So, after some discussion about religion the other night,
media_res told me I should read
The Republic of Heaven. So I did.
I got to about this line: "And one of the most deadly and oppressive consequences of the death of God is this sense of meaningless or alienation that so many of us have felt in the past century or so." At this point, I had a few lightbulbs go off, and I was definitely interested. I'd never thought of the death of God in this way, as something that affected how I felt about the world, or really in any context outside of Nietzsche. It occurred to me at this point that this is what's happened to me over the last few years. The trouble has been that God didn't die instantly in a tragic accident; he's been slowly dying for years now, and letting go has been really hard because without God, I have been at a complete loss as to how I should connect with the world.
This quote's here because it's good writing advice: "In the republic, stockings work differently. They're real stockings; they sometimes have holes in them. That little white hole beside her ankle is one of the things that make Victoria "quite plain, but unearthly beautiful"; and of course Paul can't give too much attention to her stockings, and her shoes, and her coat, and everything about her. She is real, and he is in love. "
This might be one of the better expressed reasons that fantasy is troubling, especially in its excessive popularity these days, and why
tricolora makes me so ridiculously happy: "As Goldthwaite points out, such fantasy is both escapist and solipsistic: seeking to flee the complexities and compromises of the real world for somewhere nobler altogether, lit by a light that never was on sea or land, it inevitably finds itself enclosed in a mental space that is smaller, barer, and poorer than reality, because it's sustained by an imagination that strains against the world instead of working with it, refusing and not accepting."
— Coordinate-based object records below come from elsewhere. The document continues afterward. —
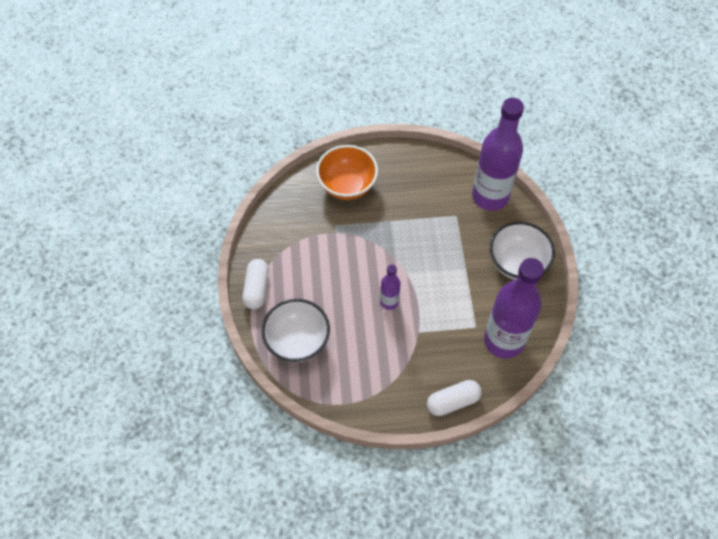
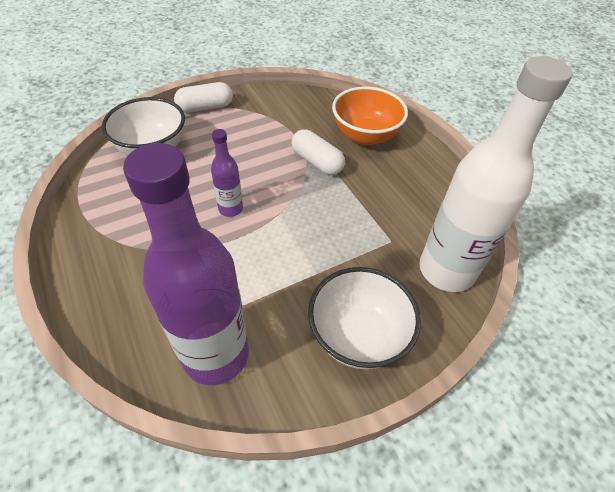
camera: 65 degrees right, 10 degrees down
white capsule [427,380,482,416] -> white capsule moved to [292,129,345,175]
purple bottle [472,98,524,211] -> white bottle [419,56,573,292]

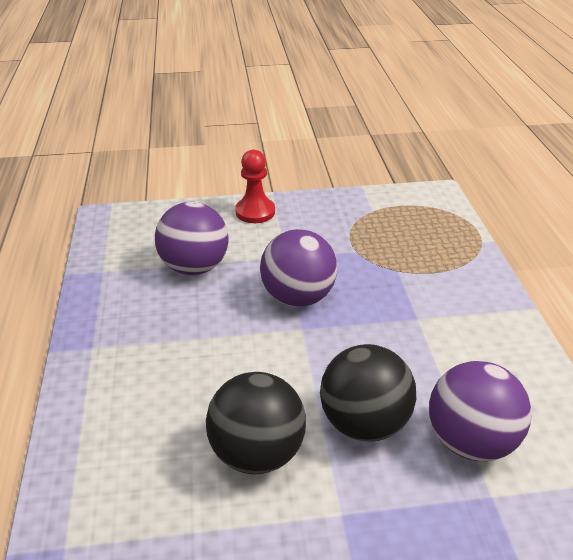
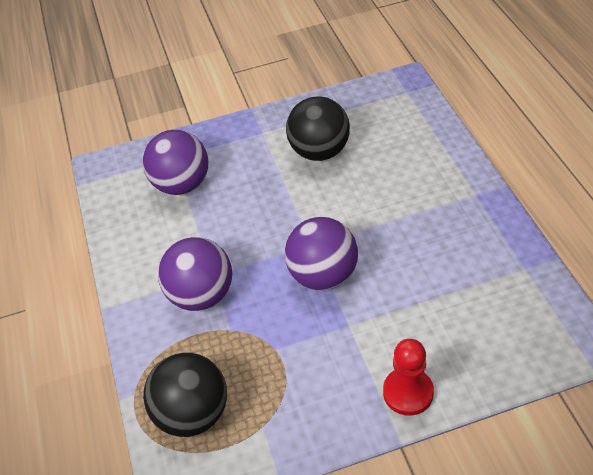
camera: 175 degrees right, 10 degrees up
purple ball [155,202,228,275] -> purple ball moved to [158,237,232,311]
black ball [320,344,416,442] -> black ball moved to [143,352,227,437]

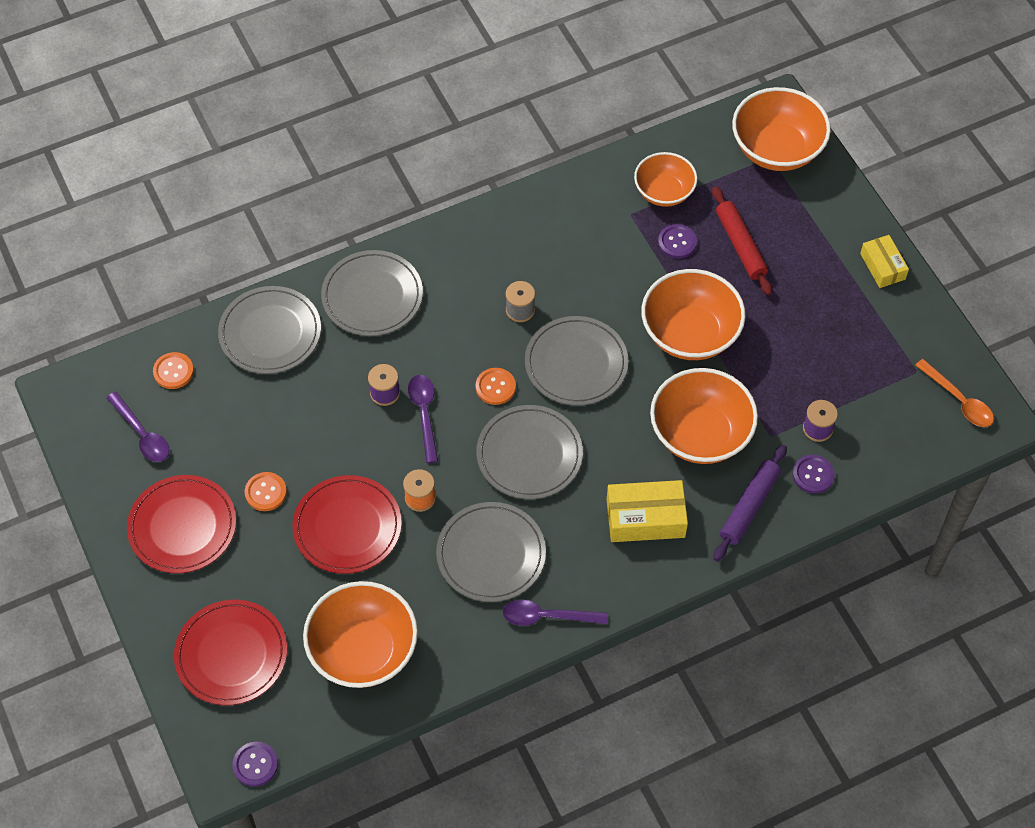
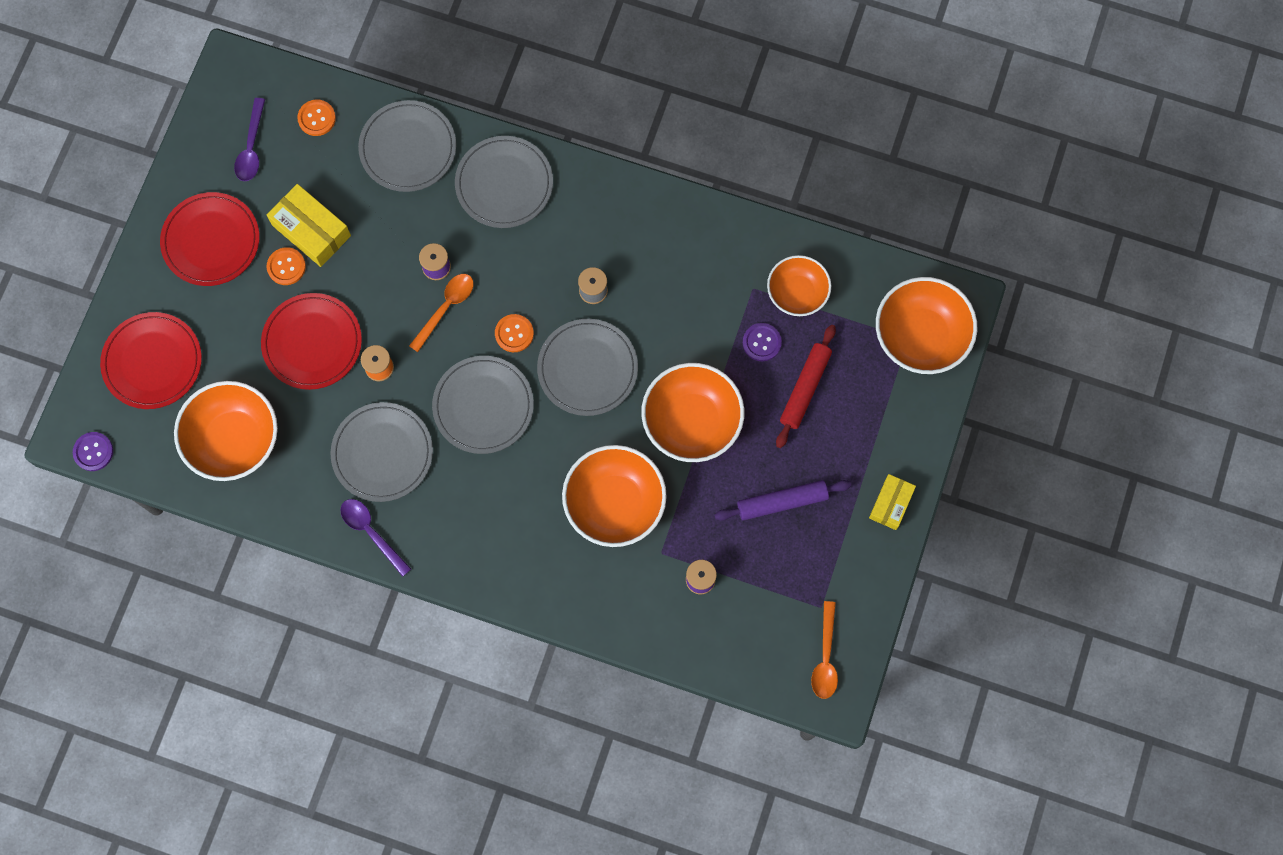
camera: 45 degrees right, 15 degrees up
purple spoon [408,375,438,463] -> orange spoon [409,274,474,352]
yellow box [607,480,688,542] -> yellow box moved to [267,184,351,267]
purple rolling pin [713,445,787,561] -> purple rolling pin moved to [714,480,852,521]
purple button [793,455,835,494] -> none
These two just rocked my socks: "In the republic, we're connected in a moral way to one another, to other human beings. We have responsibilities to them, and they to us. We're not isolated units of self-interest in a world where there is no such thing as society; we cannot live so."
&
"[The Republic of Heaven] enables us to see this real world, our world, as a place of infinite delight, so intensely beautiful and intoxicating that if we saw it clearly then we would want nothing more, ever."
Anyway, thanks Emma. :) That was awesome!